• Data records:
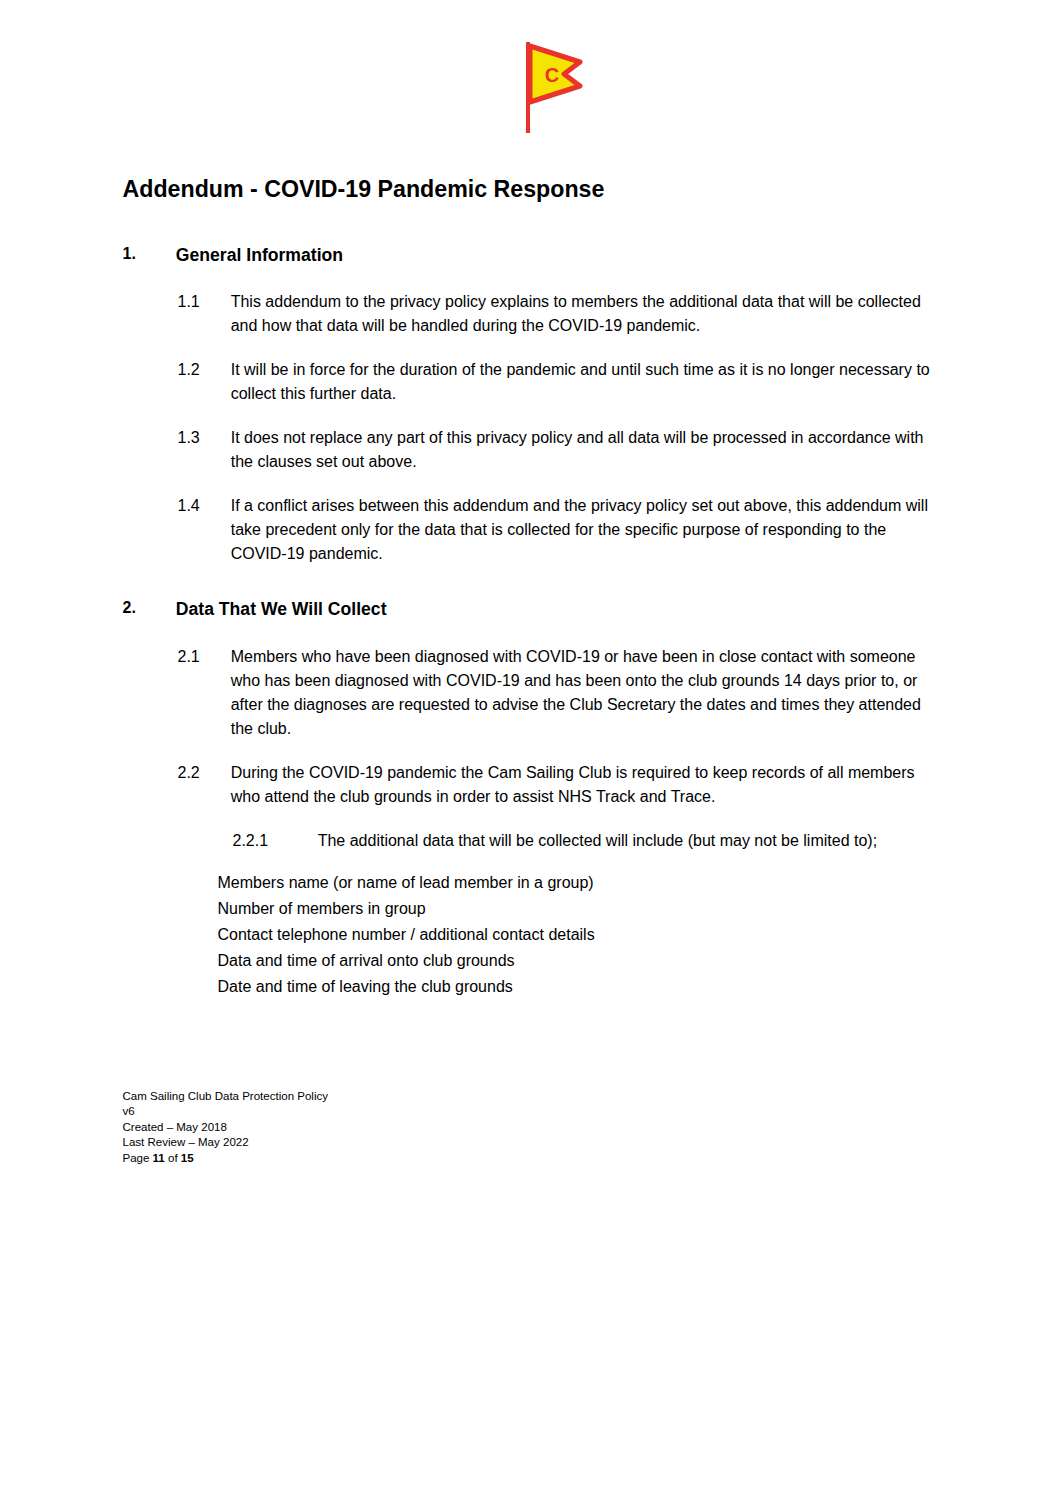C
Addendum - COVID-19 Pandemic Response
1.
General Information
1.1 This addendum to the privacy policy explains to members the additional data that will be collected and how that data will be handled during the COVID-19 pandemic.
1.2 It will be in force for the duration of the pandemic and until such time as it is no longer necessary to collect this further data.
1.3 It does not replace any part of this privacy policy and all data will be processed in accordance with the clauses set out above.
1.4 If a conflict arises between this addendum and the privacy policy set out above, this addendum will take precedent only for the data that is collected for the specific purpose of responding to the COVID-19 pandemic.
2.
Data That We Will Collect
2.1 Members who have been diagnosed with COVID-19 or have been in close contact with someone who has been diagnosed with COVID-19 and has been onto the club grounds 14 days prior to, or after the diagnoses are requested to advise the Club Secretary the dates and times they attended the club.
2.2 During the COVID-19 pandemic the Cam Sailing Club is required to keep records of all members who attend the club grounds in order to assist NHS Track and Trace.
2.2.1 The additional data that will be collected will include (but may not be limited to);
Members name (or name of lead member in a group)
Number of members in group
Contact telephone number / additional contact details
Data and time of arrival onto club grounds
Date and time of leaving the club grounds
Cam Sailing Club Data Protection Policy
v6
Created – May 2018
Last Review – May 2022
Page 11 of 15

• Work item: Retype exactly the lines above, from the one with "2.2 During the" through the one with "2.2.1 The additional", inclusive.

• Your response:
2.2 During the COVID-19 pandemic the Cam Sailing Club is required to keep records of all members who attend the club grounds in order to assist NHS Track and Trace.
2.2.1 The additional data that will be collected will include (but may not be limited to);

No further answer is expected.